“Softwares will be written by software running on AI computers”
Jensen Huang, CEO, NVIDIA
Dubbed as the first kitchen keynote, last year NVIDIA CEO announced DLSS, which revolutionised RTX, RTX servers, NVIDIA Jarvis, A100 and DGX A100. This year too, Jensen Huang’s keynote speech acted as the symbolic ribbon cutting to one of the most anticipated events in the tech world.
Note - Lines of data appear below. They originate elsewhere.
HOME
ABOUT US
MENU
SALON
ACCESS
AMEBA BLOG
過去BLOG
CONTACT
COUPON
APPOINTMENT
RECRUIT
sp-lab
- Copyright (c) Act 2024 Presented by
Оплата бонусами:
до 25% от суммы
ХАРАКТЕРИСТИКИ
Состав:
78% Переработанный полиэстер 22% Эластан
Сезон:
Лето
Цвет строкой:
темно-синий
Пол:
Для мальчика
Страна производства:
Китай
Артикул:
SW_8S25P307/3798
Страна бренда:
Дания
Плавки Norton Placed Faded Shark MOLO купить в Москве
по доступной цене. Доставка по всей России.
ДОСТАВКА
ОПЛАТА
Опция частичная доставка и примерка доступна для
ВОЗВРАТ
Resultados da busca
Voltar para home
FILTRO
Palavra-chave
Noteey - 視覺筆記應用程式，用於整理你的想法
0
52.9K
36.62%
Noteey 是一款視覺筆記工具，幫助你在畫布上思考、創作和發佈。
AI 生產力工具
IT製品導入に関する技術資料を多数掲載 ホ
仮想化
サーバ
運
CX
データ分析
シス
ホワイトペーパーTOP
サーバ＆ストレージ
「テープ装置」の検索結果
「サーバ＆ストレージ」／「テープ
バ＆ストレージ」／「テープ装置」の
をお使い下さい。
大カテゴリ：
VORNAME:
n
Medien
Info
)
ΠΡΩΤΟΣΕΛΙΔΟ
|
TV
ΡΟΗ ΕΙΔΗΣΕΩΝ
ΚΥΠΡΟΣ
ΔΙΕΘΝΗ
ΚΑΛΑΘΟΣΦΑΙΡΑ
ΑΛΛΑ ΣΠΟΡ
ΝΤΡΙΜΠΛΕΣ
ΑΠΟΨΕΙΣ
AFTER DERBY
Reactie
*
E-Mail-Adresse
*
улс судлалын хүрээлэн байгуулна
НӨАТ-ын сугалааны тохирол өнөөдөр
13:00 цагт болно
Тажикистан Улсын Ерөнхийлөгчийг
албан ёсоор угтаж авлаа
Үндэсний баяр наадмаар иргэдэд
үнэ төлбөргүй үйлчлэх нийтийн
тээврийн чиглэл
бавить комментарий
The keynote speech highlighted the following developments:
NVIDIA opens gates to its omniverse
Image credits: NVIDIA
Built on top of RTX, Omniverse is a platform to connect multiple 3D worlds into a shared virtual world. It takes its inspiration from the term “metaverse”. “Pieces of the early-metaverse vision are already here in massive online social games like Fortnite or user-created virtual worlds like Minecraft,” said Huang.
“Omniverse is a platform built from the ground up to be physically based. It is fully path traced. Physics is simulated with NVIDIA PhysX, materials are simulated with NVIDIA MDL, and Omniverse is fully integrated with NVIDIA AI,” he added.
The platform is cloud-native, multi-GPU scalable and runs on any RTX platform and can be streamed remotely on any device.
Foray into data centre markets
The biggest takeaway from the keynote is the launch of NVIDIA’s first data centre CPU, Grace. Each CPU delivers 300 SPECint with a total of over 2,400 SPECint rate CPU performance from an eight-GPU DGX.
The chipmaker has also announced the first-ever DPU made for AI and accelerated computing—Bluefield 3, which allows organisations to create applications with industry-leading performance and data centre security.
According to NVIDIA, Bluefield-3 can achieve 400 GB/s and has 10x processing capability of Bluefield-2. It is optimised for multi-latent, cloud-native environments software-defined, hardware-accelerated networking, storage, security and management services. It delivers equivalent data centre services of up to 300 CPU cores.
Huang also announced DGX station, which has four 80GB A100 GPUs having more memory and bandwidth than the original DGX station. Meant for AI research, it also has refrigerated liquid cooling for its Epyc CPU and four A100 GPUs.
The station runs at a quiet 37 dB while only utilising up to 1,500 W of power. It delivers up to 2.5 petaFLOPS of floating-point performance. One of the most impressive features is that it transfers 8TB per second.
Talking about the performance, Huang said that the Megatron could linearly scale training up to 1 trillion parameters on the DGX SuperPOD with advanced optimisations and parallelisation algorithms.
MLOps and Enterprise AI
NVIDIA EGX enterprise platform: The platform enables both existing and modern, data-intensive applications to be accelerated and secure on the same infrastructure. It delivers the power of accelerated computing from the data centre to edge with a range of optimised hardware, an easy to deploy application and management software and a vast ecosystem of partners who offer EGX in their products.
Huang also gave a glimpse of frameworks that encapsulate the entire workflow to customise AI models. It applies transfer learning to your data to fine-tune models. “No one has all the data – sometimes it’s rare, sometimes they are trade secrets. No model can be trained for every skill. And the specialised ones are the most valuable,” said Huang as he introduced Nvidia TAO.
TAO has a federated learning system allowing multiple users to train a shared model while having data privacy. Using TensorRT, it optimises the model for the target GPU system.
A Quantum cue
NVIDIA’s cuQuantum— an acceleration library designed for simulating quantum circuits, is meant for both tensor network solver and state vector solvers. It is also optimised to scale to large GPU memories, multiple GPUs and multiple DGX nodes. Developers can use it to speed up quantum circuit simulations based on state vector, density matrix, and tensor network methods by order of magnitude.